L’alternativa: la rinaturalizzazione come necessità strategica – Contrariamente all’approccio “grigio” proposto, va invece ricordata la necessità e la validità di un intervento di rinaturalizzazione, considerando il fosso non solo un tubo ma una infrastruttura blu. I benefici della rinaturalizzazione includono:

  • migliore gestione idraulica: l’infiltrazione dell’acqua nel terreno e la vegetazione rallentano la corsa della stessa, aumentando la capacità di assorbire eventi imprevisti. Esempi come quello di Valencia e dell’Emila Romagna mostrano come opere rinaturalizzate abbiano una resistenza differente rispetto alle “opere cosiddette grigie”, che contribuiscono invece ad aumentare i danni;
  • benefici ecologici e paesaggistici: oltre all’aspetto idraulico, ci sono una serie di altre azioni positive, migliorando il paesaggio e la salubrità;
  • flessibilità progettuale: la rinaturalizzazione non implica solo un canale aperto, ma può includere tratti rinaturalizzati, laghetti naturali dove possibile, infiltraggio acque;
  • rigenerazione urbana: la rinaturalizzazione può trasformare un posto brutto di periferia, in un elemento di un parco fluviale, seguendo l’approccio di far diventare i fossi degli “attrattori”. Se c’è possibilità di avere un finanziamento importante di 5 milioni, perché non provare ad approcciare il tema come un potenziale progetto di rigenerazione urbana per la periferia?

Invece di rafforzare strutture esistenti, perché non valutare di adattarsi al sistema naturale, lavorando ad esempio per togliere o disperdere a monte i 30 m³/s di acqua che arrivano al fosso?

Ma nonostante il Comune abbia nei suoi “piani di indirizzo” la naturalizzazione dei fossi e abbia istituito un ufficio dedicato alla Transizione Ecologica, segua un Piano del Verde con il coinvolgimento di un’università di Macerata, e partecipi al programma LIFE A green net +(che ha visto investimenti significativi, anche economici, per la formazione proprio su queste tematiche), questi uffici e collaboratori non sono stati interpellati nella linea progettuale verso un approccio concertato e interdisciplinare. Perché?

Sembra che ci siano due visioni totalmente differenti all’interno della stessa amministrazione e una chiusura a utilizzare le risorse e le consapevolezze già disponibili internamente.

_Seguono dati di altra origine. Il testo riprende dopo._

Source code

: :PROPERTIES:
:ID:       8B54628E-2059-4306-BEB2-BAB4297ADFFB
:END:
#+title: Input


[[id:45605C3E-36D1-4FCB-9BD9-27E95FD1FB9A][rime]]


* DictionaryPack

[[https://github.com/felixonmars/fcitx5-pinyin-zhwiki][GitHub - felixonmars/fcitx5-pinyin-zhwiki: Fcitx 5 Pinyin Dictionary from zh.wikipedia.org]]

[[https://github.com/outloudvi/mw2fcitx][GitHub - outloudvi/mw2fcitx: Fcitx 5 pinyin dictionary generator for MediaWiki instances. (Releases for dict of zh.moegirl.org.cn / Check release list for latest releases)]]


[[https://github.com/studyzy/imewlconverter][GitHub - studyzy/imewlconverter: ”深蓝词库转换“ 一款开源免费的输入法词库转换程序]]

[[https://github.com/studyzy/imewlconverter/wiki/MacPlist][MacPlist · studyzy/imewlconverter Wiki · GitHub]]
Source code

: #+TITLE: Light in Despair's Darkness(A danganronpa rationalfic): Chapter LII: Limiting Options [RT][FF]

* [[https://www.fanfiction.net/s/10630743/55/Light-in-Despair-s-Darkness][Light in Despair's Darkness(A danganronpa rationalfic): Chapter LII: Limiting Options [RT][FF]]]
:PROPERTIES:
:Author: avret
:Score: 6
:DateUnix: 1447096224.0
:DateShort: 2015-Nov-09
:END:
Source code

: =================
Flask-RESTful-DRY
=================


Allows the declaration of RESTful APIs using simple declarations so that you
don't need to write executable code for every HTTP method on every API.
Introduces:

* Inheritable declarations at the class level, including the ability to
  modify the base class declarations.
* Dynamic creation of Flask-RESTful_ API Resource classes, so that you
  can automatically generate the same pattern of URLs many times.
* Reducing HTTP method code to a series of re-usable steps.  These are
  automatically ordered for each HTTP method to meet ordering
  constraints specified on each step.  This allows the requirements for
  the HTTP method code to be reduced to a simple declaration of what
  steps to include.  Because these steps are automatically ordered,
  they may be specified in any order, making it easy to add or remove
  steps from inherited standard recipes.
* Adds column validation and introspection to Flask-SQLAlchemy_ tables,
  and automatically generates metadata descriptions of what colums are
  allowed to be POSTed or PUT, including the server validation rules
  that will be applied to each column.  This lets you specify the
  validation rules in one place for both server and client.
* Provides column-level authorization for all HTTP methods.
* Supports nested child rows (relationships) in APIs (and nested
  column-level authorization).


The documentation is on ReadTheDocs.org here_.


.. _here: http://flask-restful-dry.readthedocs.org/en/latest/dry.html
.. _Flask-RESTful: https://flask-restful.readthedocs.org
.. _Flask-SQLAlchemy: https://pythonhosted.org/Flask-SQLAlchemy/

Viene quasi da pensare che l’ufficio di Transizione Ecologica, che non viene coinvolto in progetti cruciali come questo, esista solo per farsi belli nei convegni e nelle piazze. Lo strumento del Contratto di Fiume dovrebbe tra l’altro facilitare la concertazione intercomunale, necessaria con il Comune di Spoltore.

Una scelta politica cruciale – Spesso in questi casi ci si rifugia dichiarando che le scelte le fanno i tecnici, eppure diventa una scelta politica non utilizzare l’interdisciplinarietà e ignorare gli strumenti gia disponibili. Ignorare questo approccio non solo contraddice le linee guida dichiarate dal Comune, ma rappresenta anche una potenziale mancata opportunità per una soluzione più resiliente, ecologicamente sostenibile e capace di trasformare positivamente un’area periferica, adattandosi al futuro anziché replicare gli errori del passato che hanno portato alla situazione attuale.